As the data contains three different types of date (written, printed, premiere), and not all plays have all dates, we create an artificial reference date by taking the earliest date possible. This is done using the apply function in the code below, and by taking the minimum value in each row.
After that, the table is ordered by this reference date, and the plotting itself can be done with regular plot() function provided by R.
# count the words (as before)
dstat <- dictionaryStatistics(sturm_und_drang.plays,
fieldnames=names(base_dictionary),
byCharacter = FALSE,
normalizeByCharacter = TRUE)
# merge them with the meta object
dstat <- merge(dstat, sturm_und_drang.plays$meta)
# for each play, take the earliest date available
# (not all plays have all kinds of date)
dstat$Date.Ref <- apply(dstat[,c("Date.Printed", "Date.Written", "Date.Premiere")],
1, min, na.rm=TRUE)## Warning in FUN(newX[, i], ...): no non-missing arguments to min; returning Inf
## Warning in FUN(newX[, i], ...): no non-missing arguments to min; returning Inf
## Warning in FUN(newX[, i], ...): no non-missing arguments to min; returning Inf
## Warning in FUN(newX[, i], ...): no non-missing arguments to min; returning Inf# order them by this reference date
dstat <- dstat[order(dstat$Date.Ref),]
# plot them
plot(Liebe ~ Date.Ref, # y ~ x
data = dstat[dstat$Date.Ref!=Inf,], # the data set, filtering Inf values
pch = 4, # we print a cross (see ?points for other options)

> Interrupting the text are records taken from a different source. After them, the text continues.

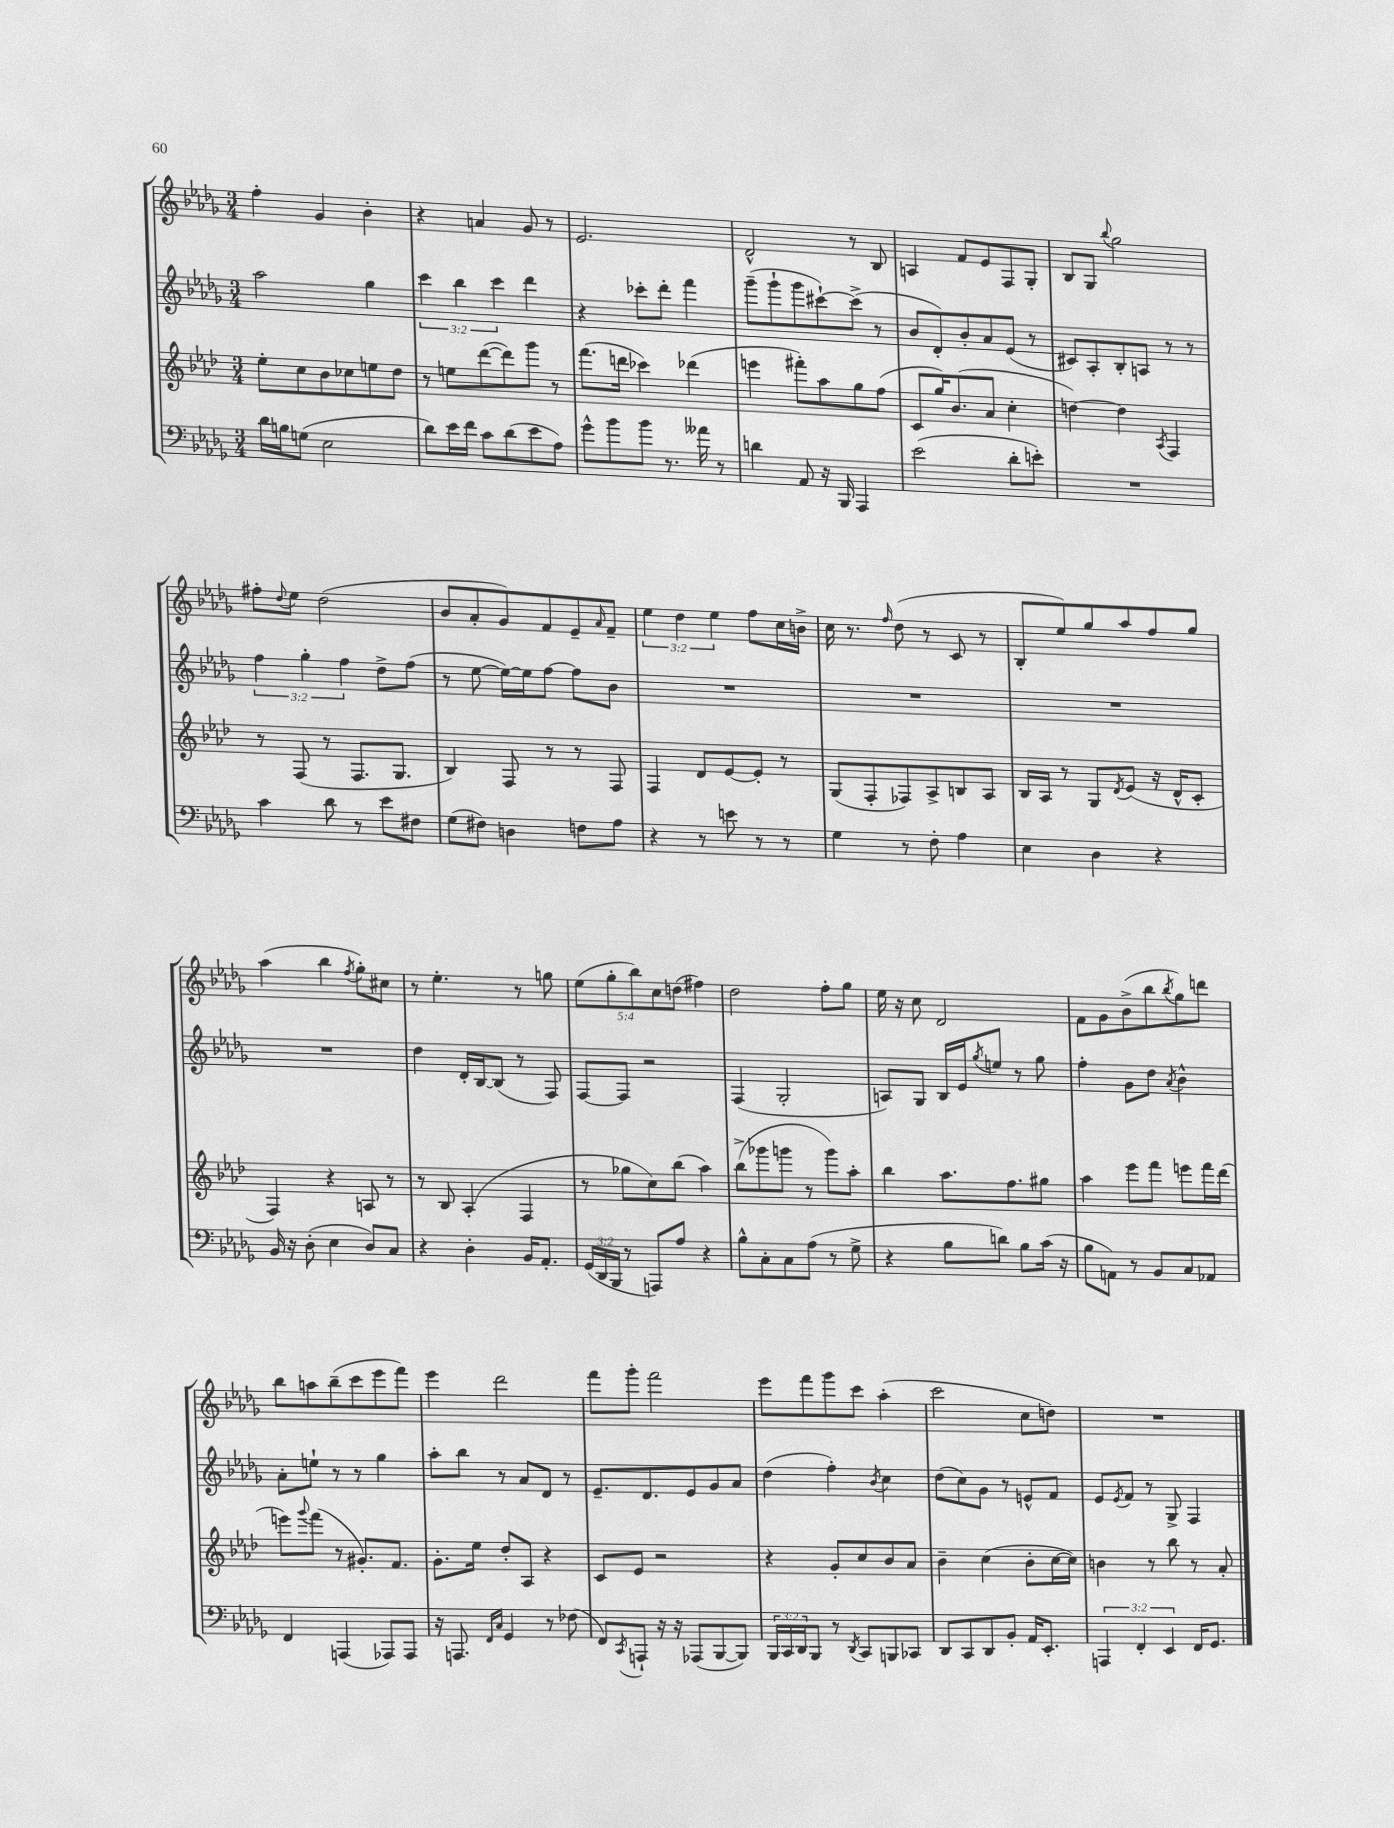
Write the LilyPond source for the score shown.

<<
\new StaffGroup <<
\new Staff = "s0" {
    \clef treble \key des \major \numericTimeSignature \time 3/4 \override Staff.TupletNumber.text = #tuplet-number::calc-fraction-text
    f''4-. ges'4 bes'4-. |
    r4 a'4 ges'8 r8 |
    ees'2. |
    des'2-^ r8 bes8 |
    a4 f'8 ees'8 f8 ges8-. |
    bes8 ges8 \appoggiatura { bes''8 } ges''2 |
    fis''8-. \appoggiatura { des''8 } ees''8 des''2( |
    bes'8 aes'8-. ges'8) f'8 ees'8-- \grace { aes'16 } f'8-- |
    \tuplet 3/2 { ees''4 des''4 ees''4 } f''8 c''16 b'16-> |
    c''16 r8. \grace { f''16 } des''8( r8 c'8 r8 |
    bes8-. ees''8) ges''8 aes''8 f''8 ges''8 |
    aes''4( bes''4 \acciaccatura { f''8 } ges''8-.) cis''8 |
    r8 ees''4.-. r8 g''8 |
    \tuplet 5/4 { ees''8( ges''8-. bes''8) c''8 d''8( } fis''4) |
    des''2 f''8-. ges''8 |
    ees''16 r16 c''8 des'2 |
    f'8 ges'8 bes'8->( bes''8 \acciaccatura { bes''8 } ges''8) d'''8 |
    bes''8 a''8 bes''8--( c'''8 ees'''8 f'''8) |
    ees'''4 des'''2 |
    f'''8 ges'''8-. f'''2 |
    ees'''8 f'''8 ges'''8 c'''8 aes''4-.( |
    c'''2 c''8 d''8) |
    R2. \bar "|." |
}
\new Staff = "s1" {
    \clef treble \key des \major \numericTimeSignature \time 3/4 \override Staff.TupletNumber.text = #tuplet-number::calc-fraction-text
    aes''2 ges''4 |
    \tuplet 3/2 { c'''4 bes''4 c'''4 } des'''4 |
    r4 ces'''8-. des'''8-. f'''4 |
    ges'''8--( ges'''8-! ges'''8 cis'''8~-!) cis'''8->( r8 |
    bes'8 des'8-.) bes'8-. aes'8 ees'8( r8 |
    cis'8) aes8-. bes8-. a8 r8 r8 |
    \tuplet 3/2 { f''4 ges''4-. f''4 } des''8-> f''8( |
    r8 ees''8~ ees''16~) ees''16 f''8~ f''8 bes'8 |
    R2. |
    R2. |
    R2. |
    R2. |
    des''4 des'16-. bes16~ bes8( r8 f8) |
    f8~ f8 r2 |
    f4( ges2-. |
    a8) ges8 bes16 ees'16 \acciaccatura { ges''8 } e''8 r8 ges''8 |
    f''4-. ges'8 des''8 \acciaccatura { aes'8 } bes'4-^ |
    aes'8-. e''8-! r8 r8 ges''4 |
    aes''8-. bes''8 r8 aes'8 des'8 r8 |
    ees'8.-- des'8. ees'8 ges'8 aes'8 |
    des''4( f''4-.) \acciaccatura { bes'8 } c''4 |
    des''8( c''8) ges'8 r8 e'8-^ f'8 |
    ees'8 \acciaccatura { ees'8 } f'8 r8 ges8-> f4 \bar "|." |
}
\new Staff = "s2" {
    \clef treble \key aes \major \numericTimeSignature \time 3/4
    ees''8-. c''8 bes'8 ces''8 e''8 des''8 |
    r8 e''8 des'''8~( des'''8) g'''8 r8 |
    f'''8.( d'''16 ces'''4) des'''4( |
    e'''4 fis'''8-.) aes''8 g''8 f''8( |
    c'8 g''16) bes'8.( aes'8 c''4-. |
    d''4~) d''4 \acciaccatura { aes8 } f4 |
    r8 f8( r8 f8. g8. |
    bes4) f8 r8 r8 f8 |
    f4 des'8 ees'8~ ees'8-. r8 |
    g8( f8-. fes8) aes8-> b8 aes8 |
    bes16 aes16 r8 g8 \acciaccatura { des'8 } ees'8( r16 des'16-^ c'8-. |
    f4) r4 a8 r8 |
    r8 bes8 aes4-.( f4 |
    r8 ges''8 c''8) bes''8( aes''4) |
    bes''8->( ges'''8 g'''8 r8 g'''8) aes''8-. |
    bes''4 aes''8. f''8. gis''8 |
    aes''4 ees'''8 f'''8 e'''8 f'''16 des'''16( |
    e'''8) \appoggiatura { g'''8 } f'''8( r8 gis'8.-.) f'8. |
    g'8.-. ees''16 des''8-. aes8 r4 |
    c'8 ees'8 r2 |
    r4 g'8-. c''8 bes'8 aes'8 |
    bes'4-- c''4( bes'8-. c''16~ c''16) |
    b'4 r8 bes''8 r8 aes'8-. \bar "|." |
}
\new Staff = "s3" {
    \clef bass \key des \major \numericTimeSignature \time 3/4 \override Staff.TupletNumber.text = #tuplet-number::calc-fraction-text
    des'16 b16 g8( ees2 |
    des'8) ees'16 f'16 c'8 des'8( ees'8 aes8) |
    ges'8-^ bes'8 bes'8 r8. aeses'16 r8 |
    d'4 aes,8 r16 bes,,16 aes,,4 |
    ees'2( des'8-. e'8-.) |
    R2. |
    c'4 des'8 r8 ees'8 fis8 |
    ges8( fis8) d4 f8 aes8 |
    r4 r8 e'8 r8 r8 |
    ges4 r8 f8-. aes4 |
    ees4 des4 r4 |
    bes,16 r16 des8-.( ees4 des8) c8 |
    r4 des4-. bes,16 aes,8.-. |
    \tuplet 3/2 { ges,16( des,16 bes,,16 } r8 a,,8) aes8 r4 |
    bes8-^ c8-. c8 aes8( r8 ges8-> |
    r4 bes8 d'8) bes8 c'16( r16 |
    bes8 a,8) r8 bes,8 c8 aes,8 |
    f,4 a,,4( aes,,8) aes,,8 |
    r16 a,,8. \grace { f,16 c16 } ges,4 r8 fes8( |
    f,8) \acciaccatura { c,8 } a,,8-! r16 r16 aes,,8( bes,,8~ bes,,8) |
    \tuplet 3/2 { bes,,16 c,16 des,16 } bes,,8 r8 \acciaccatura { des,8 } c,8 b,,8 ces,8 |
    des,8 c,8 des,8 bes,8-. aes,16 ees,8.-. |
    \tuplet 3/2 { a,,4 f,4-. ees,4 } f,16 ges,8. \bar "|." |
}
>>
>>
\layout { \context { \Score \remove "Bar_number_engraver" } }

xlab="Year" # label of the x axis
)
The resulting plot shows the percentage of love-words in each play, organized by reference date. Thus, in 1776, a very “lovely” play has been published, achieving over 1.8 percent of love words (it’s Stella by Goethe). The identification of plays in this plot can be simplified if we plot not only crosses/points, but some kind of identifier. In the plot below, we use the textgrid id of the play (which we also use in QuaDramA, because it’s relatively short and still memorable).
# it makes use of the text() function much easier if we have
# a new variable for this filtered data set
dstat.filtered <- dstat[dstat$Date.Ref!=Inf,]
plot(Liebe ~ Date.Ref, # y ~ x
data = dstat.filtered, # the data set
pch = 4, # we print a cross (see ?points for other options)
xlab="Year" # label of the x axis
)
text(x = dstat.filtered$Date.Ref+1,
y = dstat.filtered$Liebe,
labels=dstat.filtered$drama,
cex=0.7)
For publication, one might want to replace the ids with actual names. This can be done with the function dramaNames() (not shown here).